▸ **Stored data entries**
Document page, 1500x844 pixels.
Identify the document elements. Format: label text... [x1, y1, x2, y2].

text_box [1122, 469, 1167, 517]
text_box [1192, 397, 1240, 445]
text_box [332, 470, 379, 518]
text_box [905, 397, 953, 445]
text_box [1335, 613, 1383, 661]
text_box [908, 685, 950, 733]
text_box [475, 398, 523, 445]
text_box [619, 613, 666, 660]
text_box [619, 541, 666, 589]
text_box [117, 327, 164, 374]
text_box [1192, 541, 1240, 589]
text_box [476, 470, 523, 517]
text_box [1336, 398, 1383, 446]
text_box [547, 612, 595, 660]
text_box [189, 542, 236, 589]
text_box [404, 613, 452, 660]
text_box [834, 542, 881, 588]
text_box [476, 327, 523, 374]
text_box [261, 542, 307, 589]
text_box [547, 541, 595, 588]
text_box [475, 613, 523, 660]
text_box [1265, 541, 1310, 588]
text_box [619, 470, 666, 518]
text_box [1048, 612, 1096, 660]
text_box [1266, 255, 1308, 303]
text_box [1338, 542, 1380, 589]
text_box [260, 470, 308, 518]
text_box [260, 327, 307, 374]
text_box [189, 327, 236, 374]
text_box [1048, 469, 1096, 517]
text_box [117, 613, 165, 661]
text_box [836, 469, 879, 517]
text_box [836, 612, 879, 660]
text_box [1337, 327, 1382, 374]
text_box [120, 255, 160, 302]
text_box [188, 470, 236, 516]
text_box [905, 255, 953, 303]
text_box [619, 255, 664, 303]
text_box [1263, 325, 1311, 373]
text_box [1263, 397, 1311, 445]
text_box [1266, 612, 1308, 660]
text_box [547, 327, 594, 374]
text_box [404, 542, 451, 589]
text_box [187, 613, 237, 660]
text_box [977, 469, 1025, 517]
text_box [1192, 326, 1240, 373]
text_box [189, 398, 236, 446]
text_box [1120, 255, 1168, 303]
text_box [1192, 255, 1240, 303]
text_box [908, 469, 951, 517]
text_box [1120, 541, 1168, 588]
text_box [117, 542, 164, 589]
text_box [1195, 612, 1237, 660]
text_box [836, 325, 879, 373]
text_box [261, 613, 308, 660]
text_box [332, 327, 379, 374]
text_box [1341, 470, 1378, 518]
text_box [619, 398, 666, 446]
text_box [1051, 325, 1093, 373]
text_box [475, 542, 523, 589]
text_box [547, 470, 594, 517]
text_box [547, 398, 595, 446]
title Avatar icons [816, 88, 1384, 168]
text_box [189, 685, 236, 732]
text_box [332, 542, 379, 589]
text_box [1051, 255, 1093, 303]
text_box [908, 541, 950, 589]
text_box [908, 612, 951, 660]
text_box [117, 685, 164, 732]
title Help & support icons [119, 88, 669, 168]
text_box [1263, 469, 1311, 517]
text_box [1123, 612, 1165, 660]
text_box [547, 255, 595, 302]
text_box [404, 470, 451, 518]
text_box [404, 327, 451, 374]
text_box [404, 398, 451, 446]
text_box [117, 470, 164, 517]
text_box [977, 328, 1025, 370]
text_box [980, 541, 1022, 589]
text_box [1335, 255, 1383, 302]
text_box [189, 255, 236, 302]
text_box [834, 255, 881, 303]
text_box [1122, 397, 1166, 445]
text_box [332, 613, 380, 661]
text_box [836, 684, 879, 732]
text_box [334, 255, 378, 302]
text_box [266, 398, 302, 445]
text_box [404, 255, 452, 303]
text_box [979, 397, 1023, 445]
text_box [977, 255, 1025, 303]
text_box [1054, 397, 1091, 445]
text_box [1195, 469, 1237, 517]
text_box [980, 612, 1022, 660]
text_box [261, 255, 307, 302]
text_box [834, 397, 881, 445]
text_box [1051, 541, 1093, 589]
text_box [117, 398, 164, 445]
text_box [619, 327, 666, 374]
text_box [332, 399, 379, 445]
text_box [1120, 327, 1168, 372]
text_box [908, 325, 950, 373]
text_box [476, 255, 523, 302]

--

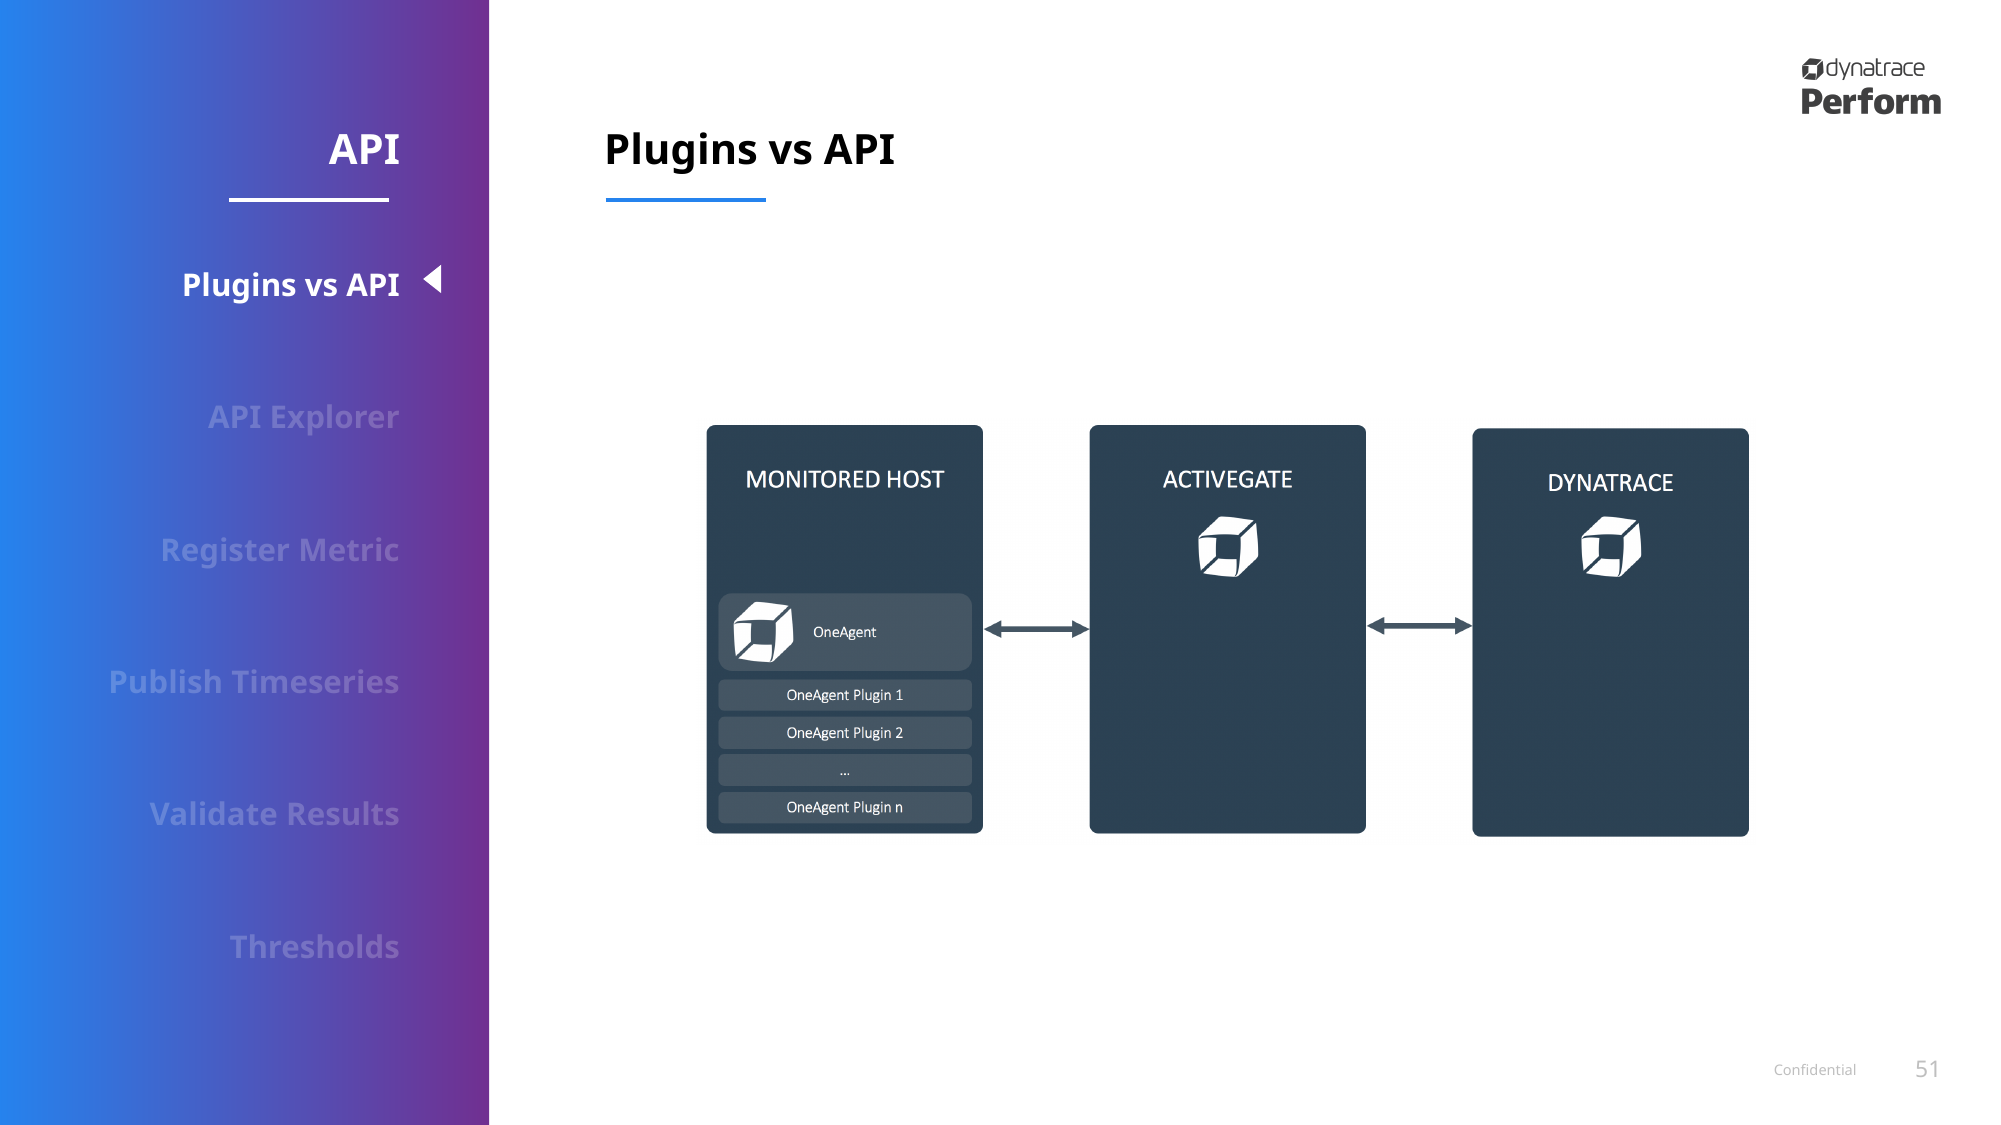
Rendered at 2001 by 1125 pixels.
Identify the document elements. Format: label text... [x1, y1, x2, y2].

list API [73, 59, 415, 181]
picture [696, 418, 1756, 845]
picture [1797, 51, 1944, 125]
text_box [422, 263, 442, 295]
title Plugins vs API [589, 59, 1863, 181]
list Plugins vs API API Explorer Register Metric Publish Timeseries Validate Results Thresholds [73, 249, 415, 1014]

▸ **Your objective**
Your answer should be the lines above, from the line containing "Document page, 1500x844 pixels." up to and including the line containing "text_box [1192, 326, 1240, 373]", reproduced exactly and with nothing else.

▸ **Task output**
Document page, 1500x844 pixels.
Identify the document elements. Format: label text... [x1, y1, x2, y2].

text_box [1122, 469, 1167, 517]
text_box [1192, 397, 1240, 445]
text_box [332, 470, 379, 518]
text_box [905, 397, 953, 445]
text_box [1335, 613, 1383, 661]
text_box [908, 685, 950, 733]
text_box [475, 398, 523, 445]
text_box [619, 613, 666, 660]
text_box [619, 541, 666, 589]
text_box [117, 327, 164, 374]
text_box [1192, 541, 1240, 589]
text_box [476, 470, 523, 517]
text_box [1336, 398, 1383, 446]
text_box [547, 612, 595, 660]
text_box [189, 542, 236, 589]
text_box [404, 613, 452, 660]
text_box [834, 542, 881, 588]
text_box [476, 327, 523, 374]
text_box [261, 542, 307, 589]
text_box [547, 541, 595, 588]
text_box [475, 613, 523, 660]
text_box [1265, 541, 1310, 588]
text_box [619, 470, 666, 518]
text_box [1048, 612, 1096, 660]
text_box [1266, 255, 1308, 303]
text_box [1338, 542, 1380, 589]
text_box [260, 470, 308, 518]
text_box [260, 327, 307, 374]
text_box [189, 327, 236, 374]
text_box [1048, 469, 1096, 517]
text_box [117, 613, 165, 661]
text_box [836, 469, 879, 517]
text_box [836, 612, 879, 660]
text_box [1337, 327, 1382, 374]
text_box [120, 255, 160, 302]
text_box [188, 470, 236, 516]
text_box [905, 255, 953, 303]
text_box [619, 255, 664, 303]
text_box [1263, 325, 1311, 373]
text_box [1263, 397, 1311, 445]
text_box [1266, 612, 1308, 660]
text_box [547, 327, 594, 374]
text_box [404, 542, 451, 589]
text_box [187, 613, 237, 660]
text_box [977, 469, 1025, 517]
text_box [1192, 326, 1240, 373]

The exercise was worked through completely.